I will find my way again, I am sure. However, right now, I am lost. I am lost without the lifeline that is my grandmother. The light, goodness, and pure honesty she brings to my life is not something I am prepared to live without. The one family member I would call a true ally is going to be gone soon. The last two pieces that ties me to where I am are leaving this earth. No, I cannot think. I cannot answer questions. For the moment, I am immobilized by grief of what is to come. I am tearing apart from the inside as the person that balances my life and gave it meaning when I was so young, is getting ready to be ripped from me.

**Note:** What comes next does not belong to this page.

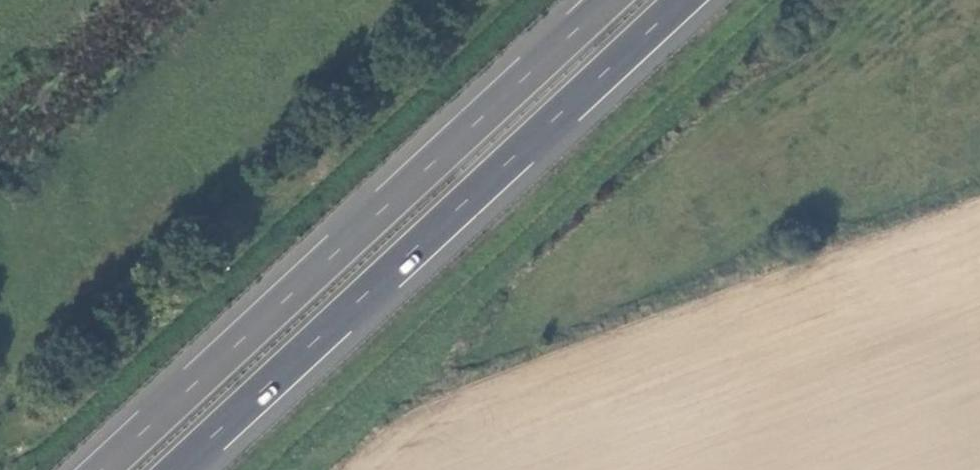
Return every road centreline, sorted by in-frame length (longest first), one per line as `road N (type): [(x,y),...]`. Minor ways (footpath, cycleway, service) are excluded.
road 1 (trunk): [(609,0),(103,469)]
road 2 (trunk): [(176,469),(682,0)]

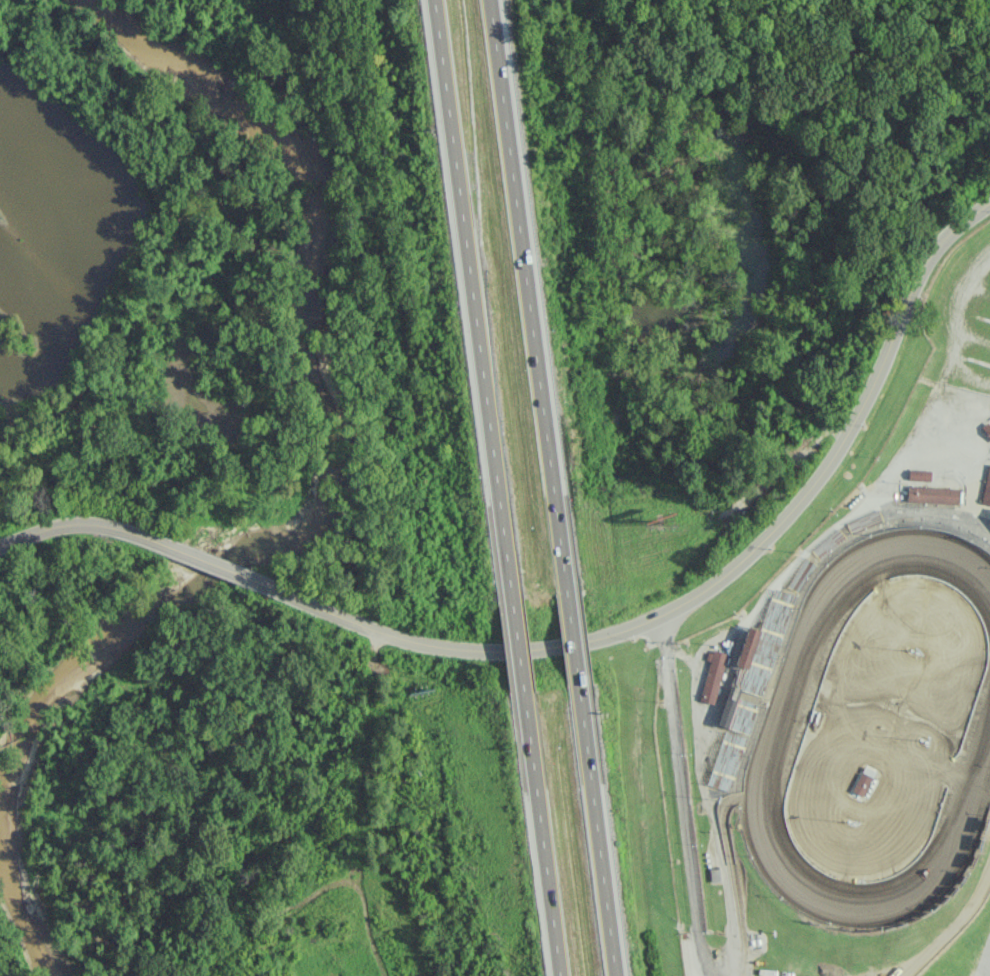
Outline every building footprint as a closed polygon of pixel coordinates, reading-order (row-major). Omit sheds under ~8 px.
[(989,505),(989,464),(986,463),(978,502),(989,505)] [(906,479),(927,480),(928,470),(906,469),(906,479)] [(904,502),(955,503),(956,487),(905,486),(904,502)] [(759,696),(793,595),(772,588),(758,630),(746,626),(733,665),(736,666),(717,725),(746,734),(751,720),(733,715),(741,690),(759,696)] [(713,704),(725,654),(710,650),(697,700),(713,704)]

So, from my readers, I ask this. Due to my family's inability to truly see what is leaving this world, will you say a prayer or send good thoughts. Will you keep my grandmother in your hearts as she is, not who they see her to be? Will you remember her the way I see her, so that if I ever find myself forgetting, someone can remind me that this woman raised me? She is the reason for who I am. She formed and shaped me into the mother and wife I have become. She taught me the important lessons in life. She taught me self respect and love. She taught me the meaning of strength and how to be strong for myself and my children. Do this for me, please, because the world should know who and what they are about to lose: a soul that shines so bright, it cannot help but imprint everyone around them. She is a soul that impacts every life she comes into contact with. She is a soul that is very loved and will never be forgotten.

1 comment:

  1. Juanita! That was a beautiful tribute to your Grandma and I am sorry for your impending loss. Let the Math slip- you will play catch up when you can breathe again.